The FTC upped the ante because the agency included terms such as “commercial bribery” in its statements to describe what it perceives to be anti-competitive rebates in the insulin market.

The FTC’s latest investigation follows a recent investigation by Senators Grassley (R-Iowa) and Wyden (D-Oregon), who blamed rebate programs for much of the prescription drug market’s ills. Additionally, nearly two years ago, Sen. Klobuchar (D-Minnesota) and his colleagues tasked the General Accounting Office (GAO) with reviewing rebates. The GAO report is due out this fall.

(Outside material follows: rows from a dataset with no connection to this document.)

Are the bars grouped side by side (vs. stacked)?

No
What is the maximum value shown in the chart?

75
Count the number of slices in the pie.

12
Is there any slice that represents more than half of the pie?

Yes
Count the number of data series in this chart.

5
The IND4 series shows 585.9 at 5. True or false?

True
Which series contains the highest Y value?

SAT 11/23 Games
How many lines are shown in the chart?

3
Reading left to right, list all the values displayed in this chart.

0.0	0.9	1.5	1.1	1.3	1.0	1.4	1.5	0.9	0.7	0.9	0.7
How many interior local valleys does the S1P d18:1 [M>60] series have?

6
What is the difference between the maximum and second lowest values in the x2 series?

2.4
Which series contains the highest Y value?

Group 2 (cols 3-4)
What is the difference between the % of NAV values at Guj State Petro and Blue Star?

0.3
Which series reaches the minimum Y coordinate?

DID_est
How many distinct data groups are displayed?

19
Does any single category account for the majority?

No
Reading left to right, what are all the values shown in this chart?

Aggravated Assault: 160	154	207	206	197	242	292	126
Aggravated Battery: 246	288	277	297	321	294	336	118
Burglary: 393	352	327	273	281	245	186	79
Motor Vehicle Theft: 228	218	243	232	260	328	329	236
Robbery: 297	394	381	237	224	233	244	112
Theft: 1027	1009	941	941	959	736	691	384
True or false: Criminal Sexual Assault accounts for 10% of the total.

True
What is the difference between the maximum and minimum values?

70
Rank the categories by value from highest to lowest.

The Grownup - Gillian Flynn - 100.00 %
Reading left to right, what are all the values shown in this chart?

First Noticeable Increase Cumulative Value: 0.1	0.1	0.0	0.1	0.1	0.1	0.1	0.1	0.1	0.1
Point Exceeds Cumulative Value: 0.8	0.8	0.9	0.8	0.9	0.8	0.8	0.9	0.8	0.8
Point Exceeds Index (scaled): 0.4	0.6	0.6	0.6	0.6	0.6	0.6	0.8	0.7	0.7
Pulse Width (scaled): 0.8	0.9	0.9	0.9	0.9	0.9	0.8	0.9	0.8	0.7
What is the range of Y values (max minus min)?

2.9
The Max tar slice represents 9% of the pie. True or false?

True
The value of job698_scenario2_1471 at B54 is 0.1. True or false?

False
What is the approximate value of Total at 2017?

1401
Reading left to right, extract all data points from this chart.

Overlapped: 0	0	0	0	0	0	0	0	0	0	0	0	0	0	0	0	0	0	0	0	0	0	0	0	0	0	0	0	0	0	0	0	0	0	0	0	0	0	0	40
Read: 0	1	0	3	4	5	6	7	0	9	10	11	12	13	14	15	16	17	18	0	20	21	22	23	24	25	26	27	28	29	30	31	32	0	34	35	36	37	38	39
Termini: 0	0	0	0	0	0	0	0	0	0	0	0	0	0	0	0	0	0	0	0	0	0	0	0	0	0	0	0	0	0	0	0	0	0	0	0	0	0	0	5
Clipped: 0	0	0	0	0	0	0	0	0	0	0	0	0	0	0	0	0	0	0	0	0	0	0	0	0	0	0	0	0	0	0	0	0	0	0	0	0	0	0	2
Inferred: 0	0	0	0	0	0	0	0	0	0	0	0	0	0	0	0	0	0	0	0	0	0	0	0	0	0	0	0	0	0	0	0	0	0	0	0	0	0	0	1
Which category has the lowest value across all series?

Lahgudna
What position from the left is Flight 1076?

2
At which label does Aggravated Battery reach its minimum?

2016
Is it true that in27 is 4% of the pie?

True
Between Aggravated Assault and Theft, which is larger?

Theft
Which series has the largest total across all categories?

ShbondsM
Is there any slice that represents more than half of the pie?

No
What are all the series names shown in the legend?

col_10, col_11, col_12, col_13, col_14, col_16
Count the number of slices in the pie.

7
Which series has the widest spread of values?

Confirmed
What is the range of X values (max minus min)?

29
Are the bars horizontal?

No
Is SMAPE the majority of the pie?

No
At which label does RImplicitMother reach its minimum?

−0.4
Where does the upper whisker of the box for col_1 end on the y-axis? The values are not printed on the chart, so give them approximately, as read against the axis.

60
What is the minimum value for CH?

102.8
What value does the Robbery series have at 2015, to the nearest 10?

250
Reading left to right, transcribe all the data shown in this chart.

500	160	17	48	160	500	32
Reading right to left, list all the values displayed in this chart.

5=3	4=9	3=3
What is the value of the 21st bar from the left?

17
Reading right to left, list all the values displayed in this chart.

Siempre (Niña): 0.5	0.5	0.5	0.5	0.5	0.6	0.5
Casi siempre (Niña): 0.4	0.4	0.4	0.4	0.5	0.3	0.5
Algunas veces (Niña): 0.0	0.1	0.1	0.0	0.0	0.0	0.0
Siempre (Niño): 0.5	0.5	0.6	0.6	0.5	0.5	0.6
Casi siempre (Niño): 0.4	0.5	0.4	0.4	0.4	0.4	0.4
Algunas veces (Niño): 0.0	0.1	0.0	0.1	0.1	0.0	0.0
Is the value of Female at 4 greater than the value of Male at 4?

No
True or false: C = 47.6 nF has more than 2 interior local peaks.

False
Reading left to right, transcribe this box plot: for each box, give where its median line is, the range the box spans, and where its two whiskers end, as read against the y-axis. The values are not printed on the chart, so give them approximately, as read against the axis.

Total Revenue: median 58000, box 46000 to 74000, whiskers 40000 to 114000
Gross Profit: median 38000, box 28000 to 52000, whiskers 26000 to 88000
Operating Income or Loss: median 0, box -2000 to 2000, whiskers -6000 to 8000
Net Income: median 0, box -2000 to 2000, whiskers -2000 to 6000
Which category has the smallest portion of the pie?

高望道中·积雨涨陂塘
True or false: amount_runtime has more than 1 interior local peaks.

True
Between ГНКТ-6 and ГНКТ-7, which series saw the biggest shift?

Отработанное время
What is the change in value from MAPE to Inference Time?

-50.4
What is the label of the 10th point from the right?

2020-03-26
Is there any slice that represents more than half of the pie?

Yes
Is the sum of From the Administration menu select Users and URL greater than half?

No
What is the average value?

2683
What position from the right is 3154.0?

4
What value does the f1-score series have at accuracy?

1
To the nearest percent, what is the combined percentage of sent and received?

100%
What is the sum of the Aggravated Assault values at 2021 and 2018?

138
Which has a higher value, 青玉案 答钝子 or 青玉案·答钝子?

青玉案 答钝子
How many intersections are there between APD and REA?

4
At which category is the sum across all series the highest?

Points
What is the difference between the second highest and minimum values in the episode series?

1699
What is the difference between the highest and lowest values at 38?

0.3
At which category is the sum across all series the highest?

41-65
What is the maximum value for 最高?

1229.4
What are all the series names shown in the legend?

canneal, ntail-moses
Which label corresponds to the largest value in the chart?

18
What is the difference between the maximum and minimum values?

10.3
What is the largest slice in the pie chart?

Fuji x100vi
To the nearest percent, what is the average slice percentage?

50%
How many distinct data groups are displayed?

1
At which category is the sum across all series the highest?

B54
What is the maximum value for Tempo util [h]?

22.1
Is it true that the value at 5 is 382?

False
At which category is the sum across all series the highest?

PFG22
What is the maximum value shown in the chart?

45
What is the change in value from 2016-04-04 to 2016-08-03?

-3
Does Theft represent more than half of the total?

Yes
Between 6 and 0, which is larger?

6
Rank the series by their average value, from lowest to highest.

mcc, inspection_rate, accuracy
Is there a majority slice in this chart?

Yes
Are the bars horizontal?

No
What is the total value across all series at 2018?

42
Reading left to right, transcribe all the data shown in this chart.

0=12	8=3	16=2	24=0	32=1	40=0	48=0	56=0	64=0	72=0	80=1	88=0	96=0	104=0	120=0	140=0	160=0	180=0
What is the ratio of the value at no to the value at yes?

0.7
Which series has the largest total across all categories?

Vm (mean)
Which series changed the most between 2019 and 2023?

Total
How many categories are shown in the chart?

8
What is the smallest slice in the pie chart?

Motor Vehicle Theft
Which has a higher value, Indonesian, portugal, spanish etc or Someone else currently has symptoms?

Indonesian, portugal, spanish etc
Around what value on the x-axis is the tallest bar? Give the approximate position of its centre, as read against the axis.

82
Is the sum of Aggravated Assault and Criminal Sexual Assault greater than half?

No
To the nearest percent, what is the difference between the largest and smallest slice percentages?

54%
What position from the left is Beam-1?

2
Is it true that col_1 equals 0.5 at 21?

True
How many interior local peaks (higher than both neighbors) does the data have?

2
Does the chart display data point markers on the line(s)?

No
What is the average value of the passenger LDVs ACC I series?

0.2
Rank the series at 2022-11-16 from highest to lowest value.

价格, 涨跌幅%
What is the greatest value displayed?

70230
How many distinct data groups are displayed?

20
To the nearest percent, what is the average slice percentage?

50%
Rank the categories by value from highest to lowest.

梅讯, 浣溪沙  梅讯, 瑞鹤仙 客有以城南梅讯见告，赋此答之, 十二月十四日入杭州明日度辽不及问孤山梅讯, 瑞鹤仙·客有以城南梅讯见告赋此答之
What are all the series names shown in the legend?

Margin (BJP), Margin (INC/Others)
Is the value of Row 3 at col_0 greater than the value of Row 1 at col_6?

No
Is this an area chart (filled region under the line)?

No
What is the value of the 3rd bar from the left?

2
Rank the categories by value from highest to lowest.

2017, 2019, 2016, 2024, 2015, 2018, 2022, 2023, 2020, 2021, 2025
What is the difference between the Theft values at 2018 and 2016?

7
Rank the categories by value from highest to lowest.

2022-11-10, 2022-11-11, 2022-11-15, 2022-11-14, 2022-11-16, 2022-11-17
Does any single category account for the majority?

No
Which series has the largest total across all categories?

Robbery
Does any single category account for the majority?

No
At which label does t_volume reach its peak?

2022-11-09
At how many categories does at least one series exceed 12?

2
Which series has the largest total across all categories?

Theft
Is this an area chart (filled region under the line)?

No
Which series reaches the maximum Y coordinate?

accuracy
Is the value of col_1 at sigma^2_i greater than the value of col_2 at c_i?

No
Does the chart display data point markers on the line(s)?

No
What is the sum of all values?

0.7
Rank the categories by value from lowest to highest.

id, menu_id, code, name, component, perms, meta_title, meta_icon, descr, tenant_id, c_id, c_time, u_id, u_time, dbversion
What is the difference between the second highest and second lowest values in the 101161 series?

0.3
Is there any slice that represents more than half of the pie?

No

There are many problems with the discount system as it currently exists in the United States. In the conventional rebate system that has been in place for decades, PBMs receive rebates from drug manufacturers in exchange for preferred positioning on the formulary, which in turn increases market share. Experts have criticized discounts for the fact that payers often do not base their decisions to include a drug on comparative cost-effectiveness. On the contrary, the decisions strictly depend on the financial conditions, namely which manufacturer offers a higher discount to the PBM. This applies to insulin as well as many other therapeutic classes.

What’s worse is when traps or rabbet walls are involved. Branded manufacturers leverage their market-leading position by offering financial incentives to PBMs and health insurers in the form of “all-or-nothing” conditional volume-based discounts, in exchange for (virtually) exclusive positioning on the form. This may mean excluding competitors from the formulary altogether, or severely limiting access to the formulary for a competing drug with drug usage management tools such as staged edits. Here, a patient must use a preferred drug and fail (a so-called “fail-first” policy) before switching to a non-preferred drug.

Since the portion of the discount retained by PBMs is often calculated as a percentage of a drug’s list price, PBMs may have an incentive to establish formularies that favor branded drugs with higher list prices and higher discounts. significant compared to cheaper biosimilars, specialty generics or even branded products. competitors. Competing drugs entering the market do not have sufficient sales volume to be able to offer the same level of discounts to PBMs that innovator companies can provide.

A growing number of states have called for more oversight regarding PBM transactions. However, the FTC survey offers a comprehensive review of PBM practices nationwide. Evidence of the establishment of anti-competitive practices could lead to legal action against PBMs.